Contrary to Democratic Party mythology about FDR’s “New Deal” and LBJ’s “Great Society,” social programs like Social Security, Medicare and Medicaid were only conceded by the capitalists after mass social struggle. Social Security came out of the class battles of the 1930s that forged the industrial trade unions. Union health care plans were wrested from the employers through militant strikes after World War II, like the cradle-to-grave, union-run system won by the United Mine Workers in 1950. Medicare and Medicaid were launched amid the ferment of the civil rights and anti-Vietnam War movements.

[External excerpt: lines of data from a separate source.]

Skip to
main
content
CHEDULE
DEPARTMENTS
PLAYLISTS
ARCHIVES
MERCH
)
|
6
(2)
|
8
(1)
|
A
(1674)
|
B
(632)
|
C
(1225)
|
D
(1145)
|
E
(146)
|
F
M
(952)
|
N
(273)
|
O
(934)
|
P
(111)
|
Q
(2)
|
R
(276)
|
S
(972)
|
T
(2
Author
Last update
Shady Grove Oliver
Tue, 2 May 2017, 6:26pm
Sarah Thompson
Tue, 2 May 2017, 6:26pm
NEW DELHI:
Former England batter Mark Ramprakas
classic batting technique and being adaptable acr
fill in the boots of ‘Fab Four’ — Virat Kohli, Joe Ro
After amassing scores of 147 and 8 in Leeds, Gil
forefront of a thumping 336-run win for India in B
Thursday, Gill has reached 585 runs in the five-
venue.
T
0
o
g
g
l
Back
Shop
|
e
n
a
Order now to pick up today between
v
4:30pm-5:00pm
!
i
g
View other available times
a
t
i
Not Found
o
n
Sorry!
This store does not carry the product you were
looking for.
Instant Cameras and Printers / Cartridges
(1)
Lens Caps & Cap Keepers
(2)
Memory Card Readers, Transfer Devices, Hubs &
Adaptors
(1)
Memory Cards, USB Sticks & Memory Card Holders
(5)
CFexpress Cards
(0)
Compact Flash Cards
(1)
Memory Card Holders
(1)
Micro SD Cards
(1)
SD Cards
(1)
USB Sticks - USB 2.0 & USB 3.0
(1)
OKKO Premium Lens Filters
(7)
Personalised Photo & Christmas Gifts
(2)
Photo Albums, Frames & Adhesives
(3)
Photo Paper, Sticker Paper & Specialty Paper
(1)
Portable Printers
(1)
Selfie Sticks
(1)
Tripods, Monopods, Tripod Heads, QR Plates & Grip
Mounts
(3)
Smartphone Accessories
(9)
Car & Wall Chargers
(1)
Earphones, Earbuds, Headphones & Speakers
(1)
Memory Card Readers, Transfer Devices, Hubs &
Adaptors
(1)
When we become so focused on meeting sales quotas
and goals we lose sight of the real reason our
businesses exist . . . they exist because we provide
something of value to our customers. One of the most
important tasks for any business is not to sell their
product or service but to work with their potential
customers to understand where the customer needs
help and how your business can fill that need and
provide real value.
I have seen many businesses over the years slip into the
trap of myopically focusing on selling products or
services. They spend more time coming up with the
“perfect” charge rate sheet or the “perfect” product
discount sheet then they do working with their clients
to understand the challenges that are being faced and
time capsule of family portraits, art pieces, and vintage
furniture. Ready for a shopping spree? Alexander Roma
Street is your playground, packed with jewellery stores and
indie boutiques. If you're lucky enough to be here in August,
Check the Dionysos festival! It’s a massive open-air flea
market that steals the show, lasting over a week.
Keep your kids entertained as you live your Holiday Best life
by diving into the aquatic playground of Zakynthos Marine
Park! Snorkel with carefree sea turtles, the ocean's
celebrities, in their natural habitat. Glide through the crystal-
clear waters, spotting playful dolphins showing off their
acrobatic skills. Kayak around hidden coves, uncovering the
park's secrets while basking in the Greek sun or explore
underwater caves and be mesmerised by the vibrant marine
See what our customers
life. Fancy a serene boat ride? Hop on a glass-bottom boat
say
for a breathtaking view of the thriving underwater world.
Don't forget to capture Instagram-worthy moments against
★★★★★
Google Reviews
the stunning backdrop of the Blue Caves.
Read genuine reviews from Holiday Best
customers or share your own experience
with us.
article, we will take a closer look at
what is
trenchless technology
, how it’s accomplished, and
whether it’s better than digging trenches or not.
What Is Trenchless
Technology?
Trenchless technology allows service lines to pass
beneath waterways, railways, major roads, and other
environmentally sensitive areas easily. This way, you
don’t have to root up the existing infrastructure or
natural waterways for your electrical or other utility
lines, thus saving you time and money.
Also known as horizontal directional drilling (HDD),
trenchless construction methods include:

The labor tops’ prostration in the face of the bosses’ decades-long war on the working class is an expression of the union bureaucracy’s support to the capitalist system. These capitulations have resulted in a shredding of hard-won gains: health coverage, wages and pensions have been slashed. Instead of class struggle to defend pay and benefits, the union tops call on workers to vote Democrat. We fight to break the proletariat from the Democrats, Republicans and the rest of the capitalist rats who uphold the system of exploitation for profit. The labor sellouts at the top of the unions push the lie that workers and bosses have common interests. The unions need a class-struggle leadership committed to mobilizing workers power against the class enemy.
“Single-Payer” Socialists: Keeping the Profit in Health Care
Many liberals and reformist leftists, echoing Democrat Bernie Sanders, are proponents of a “single-payer” health system, something akin to what exists in Canada. In such a system, the capitalist government would pay private providers for the health care costs of the population while rationing medical care. If implemented, such a reform could represent a rational advance over the current “free market” anarchy, but a single-payer system would do nothing to take the profit motive out of health care.
The reformist International Socialist Organization (ISO) explicitly accepts private medicine for profit. An April 6 article on socialistworker.org (“Putting Single-Payer Back on the Table”) says: “The left should embrace the opportunity to put forward single-payer as a real alternative.” It enthuses over a proposed single-payer scheme in California, under which it admits health care will be “carried out by various public and private providers.” The ISO tailors its demands to whatever is acceptable to the liberal wing of the bourgeois Democrats. The truth is that achieving free, quality medical care for all will require an uncompromising struggle by the multiracial working class to rip the health industry out of the hands of the profit-gorged capitalists.
It is the job of revolutionary Marxists to make the working class conscious of its power and interests in leading all the oppressed to overthrow the imperialist bourgeoisie. What is needed is a multiracial, revolutionary workers party to lead the proletariat to seize state power from the capitalists and end the system of exploitation and oppression that barters human lives for profit.